### TESTO ESTRATTO
__________________________________________________

La testimonianza

Vita, morte ed ecologia nel diario di un guardiacaccia

A cavallo tra Ottocento e Novecento Giovanni Nesa di Lugaggia raccontò nel dettaglio le sue giornate, tra lavoro e vita privata, in un documento da poco ripubblicato dall’Archivio audiovisivo di Capriasca e Val Colla
Lugaggia, 1925: Giovanni Nesa mentre cuoce la polenta. © Archivio famiglia Nesa
Pietro Montorfani
Pietro Montorfani
10.04.2020 19:27

A malincuore, toccherà dire ai molti sportivi che (perlomeno fino a prima dell’emergenza sanitaria) percorrono giornalmente le valli del Luganese, e che giustamente si vantano delle loro imprese sui social network, che il vero campione di resistenza, chilometri e dislivelli, si chiama Giovanni Nesa, di Lugaggia, vissuto tra il 1838 e il 1926. Per sincerarsene basterebbe registrare su Strava o Runkeeper una giornata tipo, una delle tante di cui ha tenuto nota nel suo diario di guardacaccia: «Di buonorissima sono stato sul monte Gazzerola, e sulla cima del Camogè, e retrocedendo da Isone e al presente ho trovato tranquillo». Oppure: «Passai per Sala Capriasca, ed ho percorso la sponda sinistra del fiume Vedeggio, sino a Camignolo, e toccando Medeglia...», e via di questo passo, ogni giorno della settimana compresi i festivi, sotto l’acqua e sopra la neve.

__________________________________________________

### SERIE DI ESERCIZI
A - Trascrivi dal testo sul diario del guardiacaccia il passo che comincia con "A malincuore, toccherà" e finisce con "sopra la neve.".
B - Secondo il testo sul diario del guardiacaccia, tra quali anni visse Giovanni Nesa?

__________________________________________________

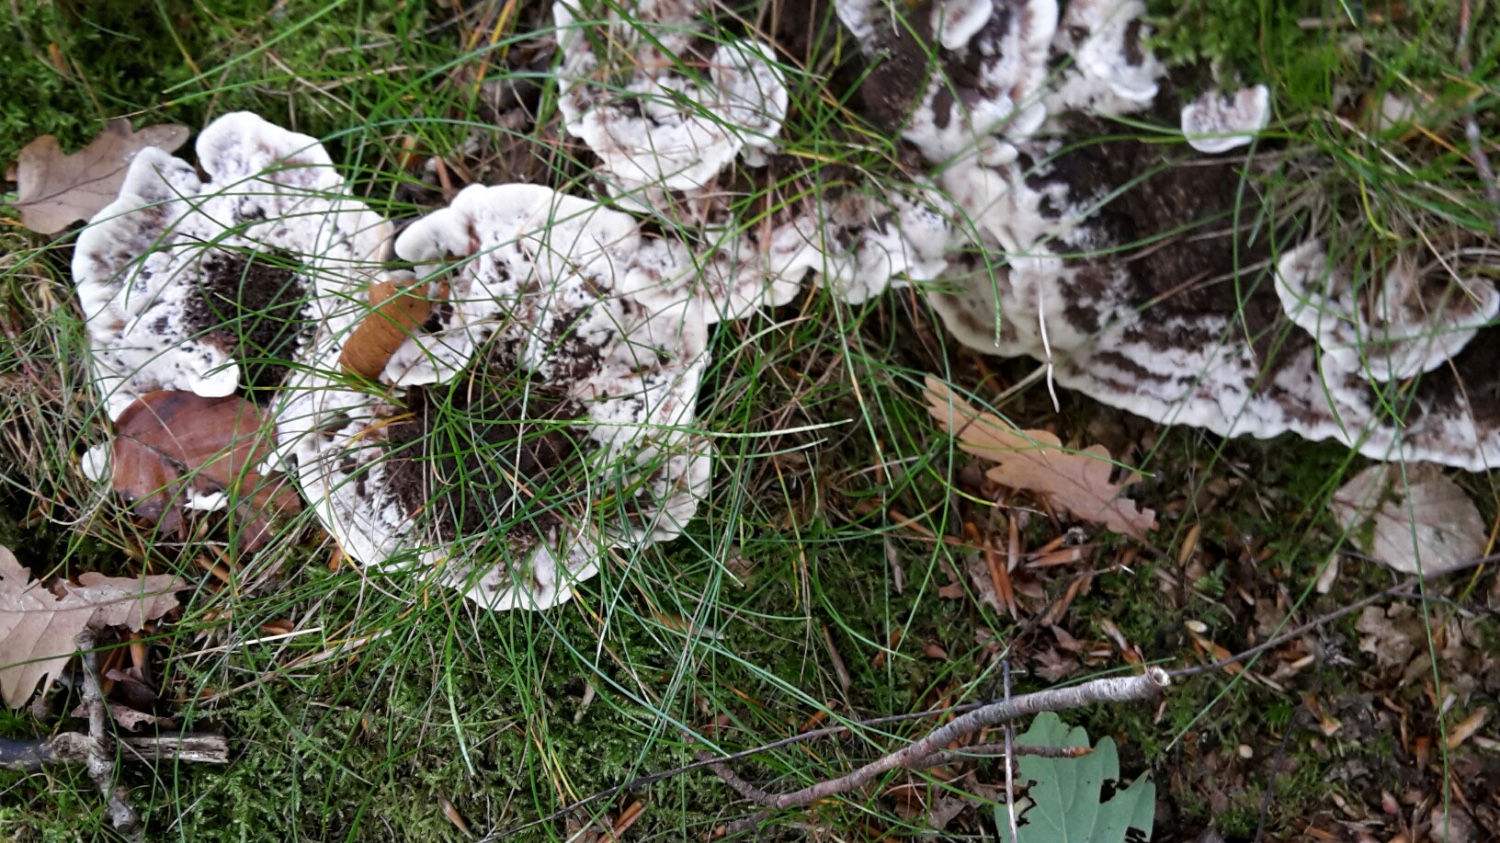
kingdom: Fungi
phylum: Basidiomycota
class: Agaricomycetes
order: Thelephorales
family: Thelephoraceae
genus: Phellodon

__________________________________________________

### SOLUZIONI DEGLI ESERCIZI
A -
A malincuore, toccherà dire ai molti sportivi che (perlomeno fino a prima dell’emergenza sanitaria) percorrono giornalmente le valli del Luganese, e che giustamente si vantano delle loro imprese sui social network, che il vero campione di resistenza, chilometri e dislivelli, si chiama Giovanni Nesa, di Lugaggia, vissuto tra il 1838 e il 1926. Per sincerarsene basterebbe registrare su Strava o Runkeeper una giornata tipo, una delle tante di cui ha tenuto nota nel suo diario di guardacaccia: «Di buonorissima sono stato sul monte Gazzerola, e sulla cima del Camogè, e retrocedendo da Isone e al presente ho trovato tranquillo». Oppure: «Passai per Sala Capriasca, ed ho percorso la sponda sinistra del fiume Vedeggio, sino a Camignolo, e toccando Medeglia...», e via di questo passo, ogni giorno della settimana compresi i festivi, sotto l’acqua e sopra la neve.

B - Tra il 1838 e il 1926.